05. Invoking A Workflow
A caller never talks to a graph directly. It goes through a typed client, names the specific workflow it wants, hands over an input, and waits for a single flat result. Every workflow is reached this same uniform way. Adding a new one needs no fresh wiring; you simply mirror the pattern that the email migration already established. The client does quiet but crucial extra work along the way. It attaches tracing spans and propagation headers and carries them across the wire to the Python worker. That is what lets one user action surface as a single distributed trace spanning both TypeScript and Python. Here is the catch, and it is the whole point of the rule. If a teammate bypasses this canonical function and fires a raw request instead, the headers vanish and the trace silently breaks in half.
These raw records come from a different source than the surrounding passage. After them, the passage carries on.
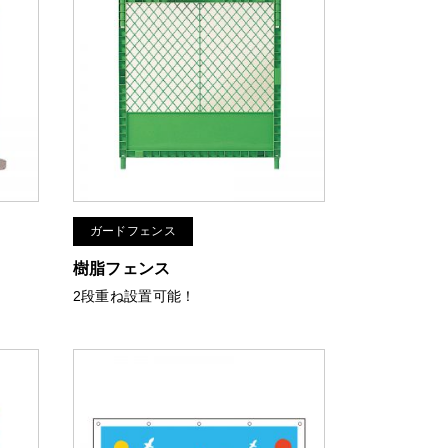
ガードフェンス
樹脂フェンス
2段重ね設置可能！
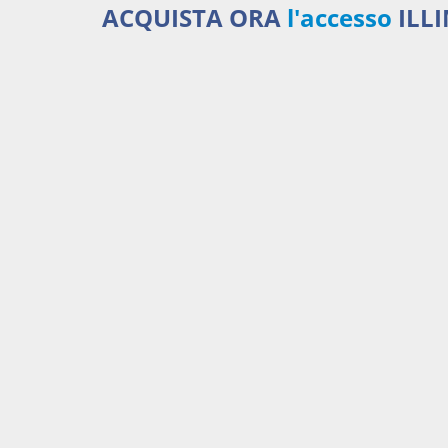
ACQUISTA ORA
l'accesso
ILL
Serviz
450,00 €
ANNUALI
anziché
570.00€
,
risparmi il 21%!
Acquista ora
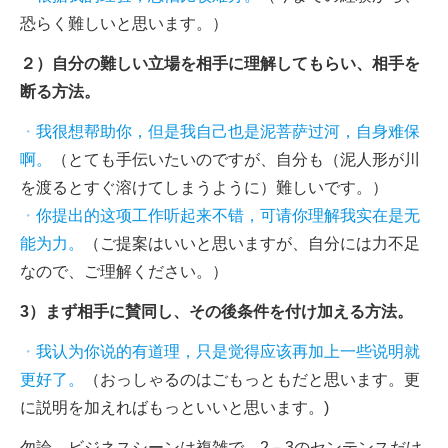
恐らく難しいと思います。）
２）自分の難しい立場を相手に理解してもらい、相手を
断る方法。
・
我很想帮助你，但是我自己也是泥菩萨过河，自身难保
啊。
（とても手伝いたいのですが、自分も（泥人形が川
を渡るとすぐ溶けてしまうように）難しいです。）
・
你提出的这项工作听起来不错，可请你理解我实在是无
能为力。
（ご提案はいいと思いますが、自分には力不足
なので、ご理解ください。）
3）まず相手に賛同し、その後条件を付け加える方法。
・
我认为你说的有道理，只是觉得应该再加上一些说明就
更好了。
（おっしゃるのはごもっともだと思います。更
に説明を加えればもっといいと思います。)
勿論、ビジネスシーンは複雑で、2－3のセンテンスだけ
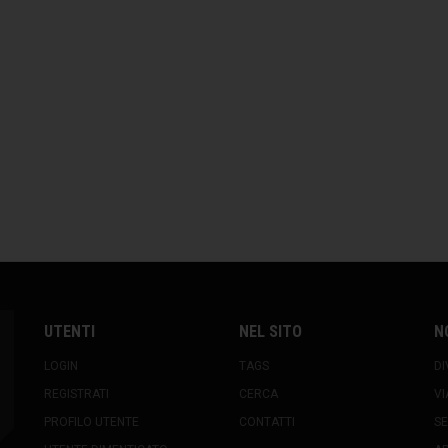
UTENTI
NEL SITO
N
LOGIN
TAGS
DI
REGISTRATI
CERCA
VI
PROFILO UTENTE
CONTATTI
SE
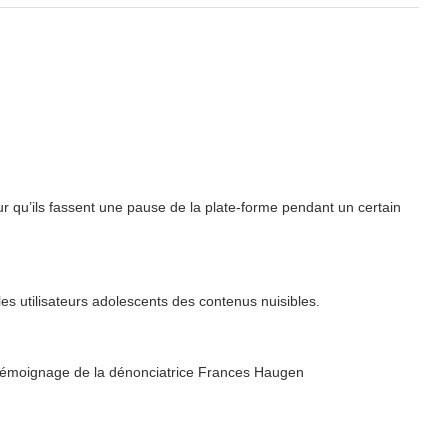
r qu’ils fassent une pause de la plate-forme pendant un certain
les utilisateurs adolescents des contenus nuisibles.
 témoignage de la dénonciatrice Frances Haugen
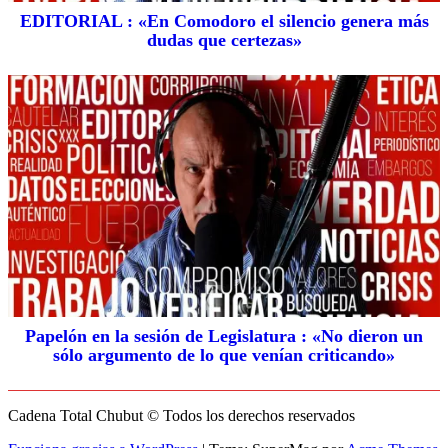
EDITORIAL : «En Comodoro el silencio genera más
dudas que certezas»
Papelón en la sesión de Legislatura : «No dieron un
sólo argumento de lo que venían criticando»
Cadena Total Chubut © Todos los derechos reservados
So the trade-off is a small loss of freedom for a large gain in visibility. Always route through the one function, accept that the pattern is shaped by convention rather than enforced by a compiler, and every invocation stays observable from request to final answer.
06. The Routing Contract
Exactly one rule decides how an incoming request turns into a running workflow. That rule lives in the cheap control plane, the layer that carries no model and no database. The rule resolves three things at once: which graph to run, which worker pool should run it, and what inputs to pass along. Every request flows through this single contract. None are exempt. It can look like a bottleneck, and in a sense it is one on purpose. By funneling everything through one place, the system can promise that a failure stays boxed inside its pool. A runaway discovery workflow cannot bleed into the email workflows, because routing already separated them. The trade-off is real and worth naming. A single routing point adds a little coordination overhead. It is also one more thing that must stay correct. In exchange, it stops a single misbehaving graph from taking down the entire platform, and it keeps each pool independent and decoupled. That one contract is the spine of the design. It is what makes the architecture inspectable and its failure modes nameable, because no request is ever allowed to sneak around it.
07. Worker Pools And Blast Radius
The data plane splits its work into separate pools, with one pool for classification, one for email composition, and one for discovery. Each pool runs its own worker, with its own environment and its own project inside the tracing system. A noisy or broken workflow stays trapped where it started and cannot spill sideways into its neighbors. Crucially, the pools are also tuned independently. A high-priority assistant such as email composition can keep full tracing turned on. A bulk assistant such as country classification samples only a fraction of its runs, holding down cost and noise. That independence is exactly what bounds the damage from a mistake. If someone points a pool at the wrong trace project, only that one pool goes dark, and every other pool keeps serving traffic. So the trade-off lands in your favor. You maintain several sets of worker files and environment variables instead of one, and in return no single failure can reach across the platform. The blast radius of any problem ends at the pool that caused it, which is the whole reason the work was divided this way.